Cause and effect, Part II

Nobel laureate Paul Krugman tells Ian Munroe about the origins of the financial crisis, and how its fallout will change the global economy. Part II.
August 31, 2009 2:20 by Ian Munroe
Will the global services sector grow larger than it was before the crisis, or will it shrink?
Ultimately the reason we shifted to a service-based economy is a combination of saturation in the demand for goods … and higher productivity growth of the goods-producing sector that pushes us towards services.
One of the reasons we have so few farmers is that the farmers we do have are so productive. I don’t think that’s going to change. The only big thing is, I don’t think that financial services are going to come back. We went from financial services bringing in 4 percent of GDP to 8 percent of GDP and it’s not clear there was any social gain from that extra 4 percent of GDP, so that sector’s going to shrink.
But in terms of other sectors, healthcare shows no signs of ceasing to grow. I don’t think we’re going to go back to becoming a manufacturing-centered economy, basically because the manufacturing sector we now have worldwide is big enough to supply the goods people want.
A lot of historians blame the stock market crash in 1929 for the rise of radical movements. Could something similar emerge now?
It’s hard to come up with anything on that scale. Fascism as a movement existed before the crash, so there was a kind of ready-made template for the anger to fasten onto. There’s nothing comparable to that in today’s world. None of the great powers, economically or militarily, is unstable in that way. So I don’t think you can envisage something like the rise of Nazism coming back.
But we could have a lot of nasty stuff. I worry, for example, about Ukraine – that it might seek to join with Russia and reconstitute the Soviet Union. This is still not a likely event, but the scale of the economic crisis there makes it more likely. I’m doing my best not to think about Pakistan, but when I do I get very scared, and the economic crisis doesn’t help.
How are human rights and freedom of speech being affected?
So far, we’re not seeing states engage in crackdowns or reductions of civil liberties in response – aside from a couple of places where governments have attempted to prosecute bloggers who said negative things.
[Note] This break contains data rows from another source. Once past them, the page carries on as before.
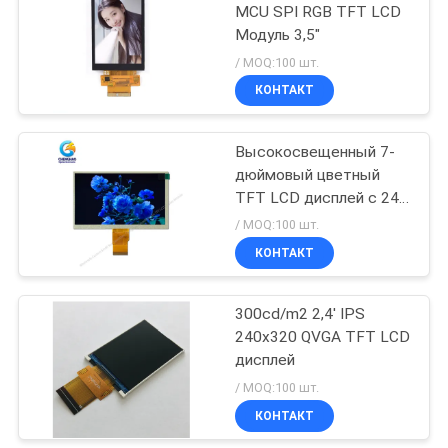
MCU SPI RGB TFT LCD
Модуль 3,5"
/ MOQ:100 шт.
КОНТАКТ
Высокосвещенный 7-
дюймовый цветный
TFT LCD дисплей с 24-
битным RGB
/ MOQ:100 шт.
интерфейсом
КОНТАКТ
300cd/m2 2,4′ IPS
240x320 QVGA TFT LCD
дисплей
/ MOQ:100 шт.
КОНТАКТ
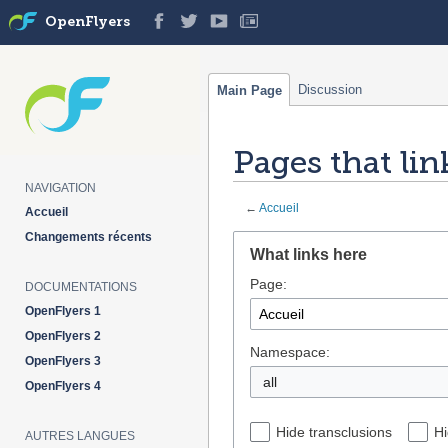
OpenFlyers
Discussion
Main Page
Pages that lin
NAVIGATION
←
Accueil
Accueil
Changements récents
Jump
Jump
What links here
to
to
Page:
navigation
search
DOCUMENTATIONS
OpenFlyers 1
OpenFlyers 2
Namespace:
OpenFlyers 3
all
OpenFlyers 4
Hide transclusions
Hi
AUTRES LANGUES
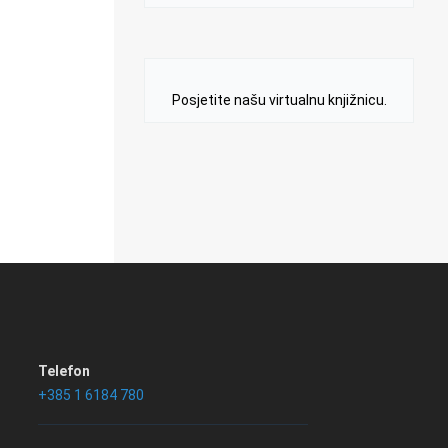
Posjetite našu virtualnu knjižnicu.
Telefon
+385 1 6184 780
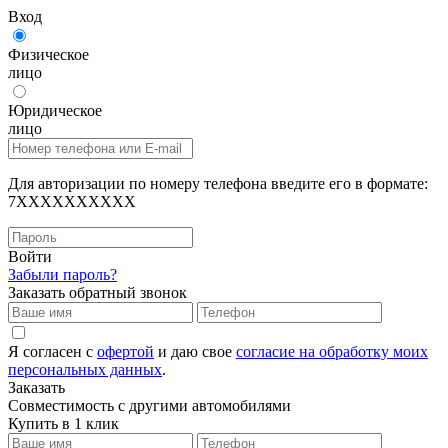
Вход
Физическое
лицо
Юридическое
лицо
Для авторизации по номеру телефона введите его в формате:
7XXXXXXXXXX
Войти
Забыли пароль?
Заказать обратный звонок
Я согласен с
офертой
и даю свое
согласие на обработку моих
персональных данных
.
Заказать
Совместимость с другими автомобилями
Купить в 1 клик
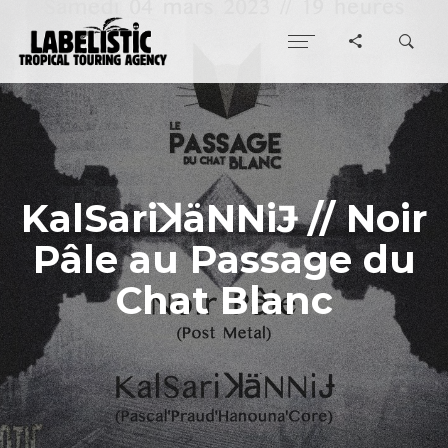
KalSariꓘäNNiɈ // Noir
Pâle au Passage du
Chat Blanc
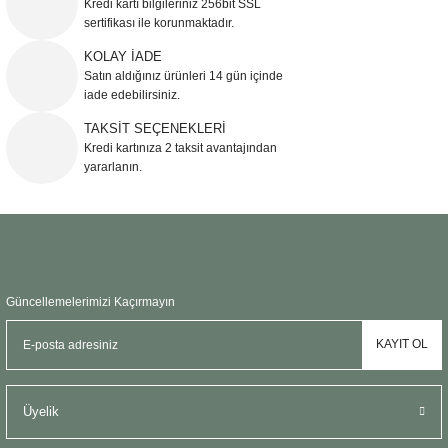
Kredi kartı bilgileriniz 256bit SSL
Ürün açıklamasında eksik bilgiler bulunuyor.
sertifikası ile korunmaktadır.
Ürün bilgilerinde hatalar bulunuyor.
KOLAY İADE
Ürün fiyatı diğer sitelerden daha pahalı.
Satın aldığınız ürünleri 14 gün içinde
Bu ürüne benzer farklı alternatifler olmalı.
iade edebilirsiniz.
TAKSİT SEÇENEKLERİ
Kredi kartınıza 2 taksit avantajından
yararlanın.
Gönder
Güncellemelerimizi Kaçırmayın
KAYIT OL
Üyelik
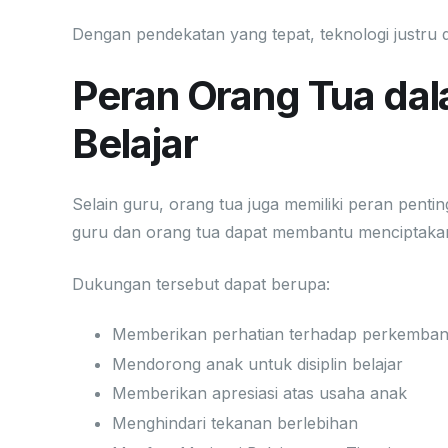
Dengan pendekatan yang tepat, teknologi justru 
Peran Orang Tua da
Belajar
Selain guru, orang tua juga memiliki peran penti
guru dan orang tua dapat membantu menciptakan l
Dukungan tersebut dapat berupa:
Memberikan perhatian terhadap perkemba
Mendorong anak untuk disiplin belajar
Memberikan apresiasi atas usaha anak
Menghindari tekanan berlebihan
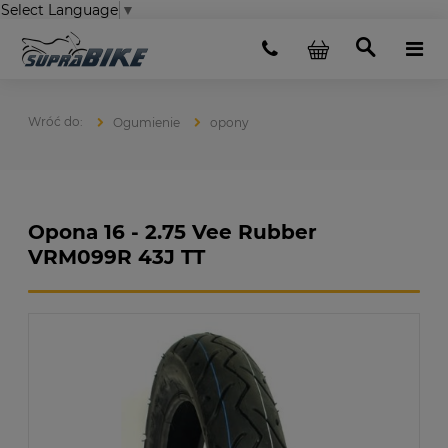
Select Language
▼
Ogumienie
opony
Opona 16 - 2.75 Vee Rubber
VRM099R 43J TT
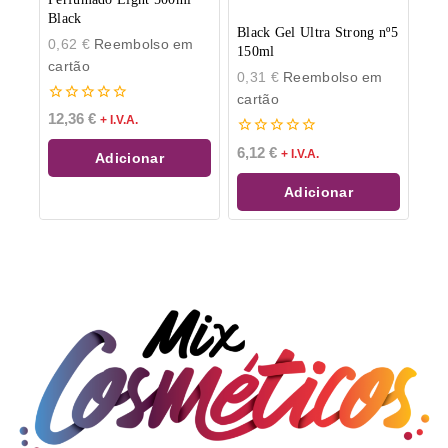
Black
Black Gel Ultra Strong nº5
0,62
€
Reembolso em
150ml
cartão
0,31
€
Reembolso em
cartão
0
12,36
€
+ I.V.A.
de
5
0
6,12
€
+ I.V.A.
Adicionar
de
5
Adicionar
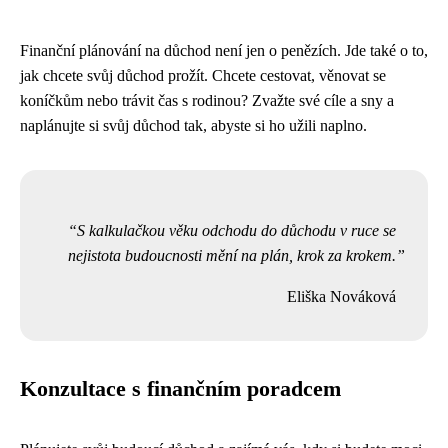
Finanční plánování na důchod není jen o penězích. Jde také o to,
jak chcete svůj důchod prožít. Chcete cestovat, věnovat se
koníčkům nebo trávit čas s rodinou? Zvažte své cíle a sny a
naplánujte si svůj důchod tak, abyste si ho užili naplno.
S kalkulačkou věku odchodu do důchodu v ruce se
nejistota budoucnosti mění na plán, krok za krokem.
Eliška Nováková
Konzultace s finančním poradcem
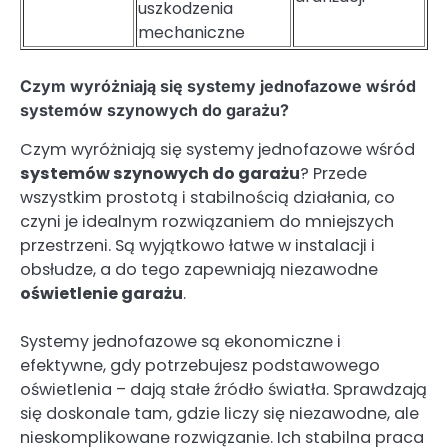
uszkodzenia
mechaniczne
Czym wyróżniają się systemy jednofazowe wśród
systemów szynowych do garażu?
Czym wyróżniają się systemy jednofazowe wśród
systemów szynowych do garażu
? Przede
wszystkim prostotą i stabilnością działania, co
czyni je idealnym rozwiązaniem do mniejszych
przestrzeni. Są wyjątkowo łatwe w instalacji i
obsłudze, a do tego zapewniają niezawodne
oświetlenie garażu
.
Systemy jednofazowe są ekonomiczne i
efektywne, gdy potrzebujesz podstawowego
oświetlenia – dają stałe źródło światła. Sprawdzają
się doskonale tam, gdzie liczy się niezawodne, ale
nieskomplikowane rozwiązanie. Ich stabilna praca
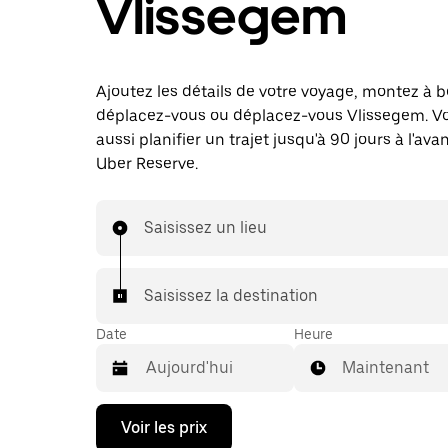
Vlissegem
Ajoutez les détails de votre voyage, montez à b
déplacez-vous ou déplacez-vous Vlissegem. V
aussi planifier un trajet jusqu'à 90 jours à l'av
Uber Reserve.
Saisissez un lieu
Saisissez la destination
Date
Heure
Maintenant
Appuyez
Voir les prix
sur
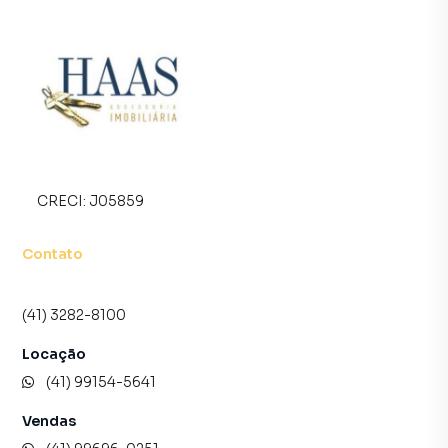
CRECI:
J05859
Contato
(41) 3282-8100
Locação
(41) 99154-5641
Vendas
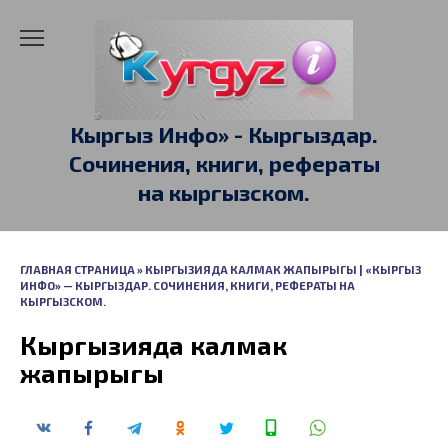
Перейти
к
содержанию
Кыргыз Инфо» - Кыргыздар.
Сочинения, книги, рефераты
на кыргызском.
ГЛАВНАЯ СТРАНИЦА
»
КЫРГЫЗИЯДА КАЛМАК ЖАПЫРЫГЫ | «КЫРГЫЗ
ИНФО» — КЫРГЫЗДАР. СОЧИНЕНИЯ, КНИГИ, РЕФЕРАТЫ НА
КЫРГЫЗСКОМ.
Кыргызияда калмак
жапырыгы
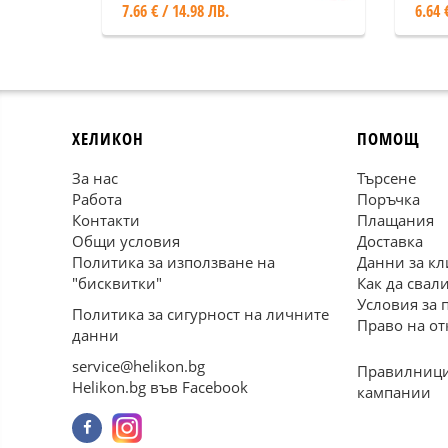
7.66 € / 14.98 ЛВ.
6.64 
ХЕЛИКОН
ПОМОЩ
За нас
Търсене
Работа
Поръчка
Контакти
Плащания
Общи условия
Доставка
Политика за използване на
Данни за кл
"бисквитки"
Как да свал
Условия за 
Политика за сигурност на личните
Право на от
данни
service@helikon.bg
Правилници
Helikon.bg във Facebook
кампании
But they tend to encounter a lot of anger and ridicule when they do. So if there’s something out there, I don’t see it.
Is there anything we can do to minimize these cyclical economic swings?
Remember, this isn’t a run-away, out-of-control financial system. If we regulate it we won’t have this kind of crisis again. My read of this is that there have been three major global economic crises since the Great Depression. The first two were about oil. This is the third, and it’s about finance. If we can get finance under control, then we can probably go another generation before we have anything comparable to this.